PASSAGE SHOWN -
------------------------------------------------------------
Bowles: Mississippi needs to ‘Ban the Box’ 

Currently%2C+job+and+public+college+applicants+must+check+a+box+if+they%27ve+been+convicted+of+a+felony.+

WhisperToMe, CC0, via Wikimedia Commons

Currently, job and public college applicants must check a box if they’ve been convicted of a felony.

Luke Bowles, Managing Editor

Last week, a Mass Incarceration class at Mississippi College hosted a “Ban the Box” protest event on the college’s campus in Clinton. Not only do I hope this petition draws awareness to the hardships faced by formerly incarcerated persons, I hope this bill is reintroduced into the Mississippi legislature as soon as possible. 

“Ban the Box” is colloquial language for removing the box that requires job and public college applicants to disclose whether they have been convicted of a felony. 

Mass Incarceration class student Lexie Daigle expanded on why the petition initiative was held. 

“After studying both the history of mass incarceration and reading first-hand accounts of its consequences, we decided collectively to tackle a major issue that most individuals are not familiar with: banning the box,” Daigle said. 

Not only is “the box”  morally abhorrent, but it also disproportionately affects minority communities in our state.
------------------------------------------------------------
(Data records)
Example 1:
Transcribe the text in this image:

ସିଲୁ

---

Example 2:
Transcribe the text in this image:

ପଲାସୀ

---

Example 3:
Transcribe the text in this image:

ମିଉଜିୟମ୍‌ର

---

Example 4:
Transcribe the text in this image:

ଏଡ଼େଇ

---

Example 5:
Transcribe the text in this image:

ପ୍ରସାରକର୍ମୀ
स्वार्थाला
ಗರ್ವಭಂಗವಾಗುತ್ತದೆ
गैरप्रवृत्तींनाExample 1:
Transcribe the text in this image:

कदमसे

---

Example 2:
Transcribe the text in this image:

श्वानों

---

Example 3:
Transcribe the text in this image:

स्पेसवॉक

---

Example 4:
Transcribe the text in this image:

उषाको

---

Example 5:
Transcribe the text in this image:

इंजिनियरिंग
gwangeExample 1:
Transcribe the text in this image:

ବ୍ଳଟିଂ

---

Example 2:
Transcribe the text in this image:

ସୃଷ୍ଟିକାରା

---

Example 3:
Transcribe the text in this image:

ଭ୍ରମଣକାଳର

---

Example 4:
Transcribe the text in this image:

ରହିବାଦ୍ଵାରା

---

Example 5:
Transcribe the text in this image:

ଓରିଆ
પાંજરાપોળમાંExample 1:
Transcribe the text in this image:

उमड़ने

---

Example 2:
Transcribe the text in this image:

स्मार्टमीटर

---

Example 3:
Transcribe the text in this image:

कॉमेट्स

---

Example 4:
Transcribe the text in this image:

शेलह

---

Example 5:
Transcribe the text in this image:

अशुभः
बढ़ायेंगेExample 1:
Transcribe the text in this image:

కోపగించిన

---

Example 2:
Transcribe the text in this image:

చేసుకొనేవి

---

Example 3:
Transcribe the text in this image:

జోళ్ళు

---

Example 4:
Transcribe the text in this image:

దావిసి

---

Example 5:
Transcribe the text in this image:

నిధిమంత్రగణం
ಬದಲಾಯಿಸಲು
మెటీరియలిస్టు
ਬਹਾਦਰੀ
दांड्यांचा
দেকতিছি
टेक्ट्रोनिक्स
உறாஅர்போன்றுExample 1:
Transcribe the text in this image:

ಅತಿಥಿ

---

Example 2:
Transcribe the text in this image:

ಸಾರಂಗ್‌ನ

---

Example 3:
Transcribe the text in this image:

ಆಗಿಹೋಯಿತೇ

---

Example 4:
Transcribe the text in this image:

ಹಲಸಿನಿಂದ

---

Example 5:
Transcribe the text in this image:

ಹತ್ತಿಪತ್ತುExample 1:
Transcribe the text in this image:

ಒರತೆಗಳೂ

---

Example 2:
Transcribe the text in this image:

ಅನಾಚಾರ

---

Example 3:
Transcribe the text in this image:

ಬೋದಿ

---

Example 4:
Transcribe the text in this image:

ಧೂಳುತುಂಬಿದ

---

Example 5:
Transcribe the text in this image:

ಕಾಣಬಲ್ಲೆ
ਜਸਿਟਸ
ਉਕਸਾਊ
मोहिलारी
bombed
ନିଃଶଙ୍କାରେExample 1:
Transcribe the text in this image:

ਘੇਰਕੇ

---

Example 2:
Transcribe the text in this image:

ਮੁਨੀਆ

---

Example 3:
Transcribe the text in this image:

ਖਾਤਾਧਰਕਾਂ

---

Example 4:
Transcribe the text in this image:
------------------------------------------------------------
APPLY WHAT YOU READ -
(a) List every person or account credited by name in the "Ban the Box" article, whether for the photo, the byline, or a quotation.
(b) Write the next paragraphs of the "Ban the Box" opinion piece, continuing on from its last sentence.

TASK-BY-TASK RESULTS -
(a)
WhisperToMe
Luke Bowles
Lexie Daigle

(b)
Black Mississippians make up a prison population 19% higher than their state population proportion, and Latino Mississippians are overrepresented in incarceration percentages by 9% in the same manner. Clearly, the current policy of requiring public employee job or college applicants specifically to disclose their criminal history is direct government-sanctioned racism. 

A “Ban the Box” bill was presented in the Mississippi Legislature in 2020 but later died in conference.

The bill that died last year would have required public employers to remove the box from the beginning of applications and would later give the applicant a chance to personally talk to their potential future employer and disclose their criminal history before a background check is performed. This process would allow a human connection to be made instead of simply checking an individual into a literal box, and I would much prefer it to the current situation.

Although a “tough on crime” approach is traditionally a conservative attitude, Republican Lieutenant Governor Delbert Hosemann has expressed support for the bill. “I go back to the Bible, let the first one who has not sinned cast the first stone,” Hosemann said. He also said formerly incarcerated persons shouldn’t be automatically kicked out of a job application process because of a mistake from their past when they have already paid the price.

I couldn’t agree more. I would specifically urge the many Christians in our state to take up this cause as well and spread the compassion and message of forgiveness Jesus shared. 

Daigle also elaborated on how her religious beliefs affect her views on this bill.

“As a Christian campus, we hold ourselves to the standard that redemption is possible through Christ, and as such, everyone applying to our campus should feel welcome and not be judged solely on their past,” Daigle said. 

On the same note, Hosemann also mentioned the positive economic benefits of banning the box and how currently qualified individuals are excluded from our economy due to their past mistakes regardless of their current qualifications and actions.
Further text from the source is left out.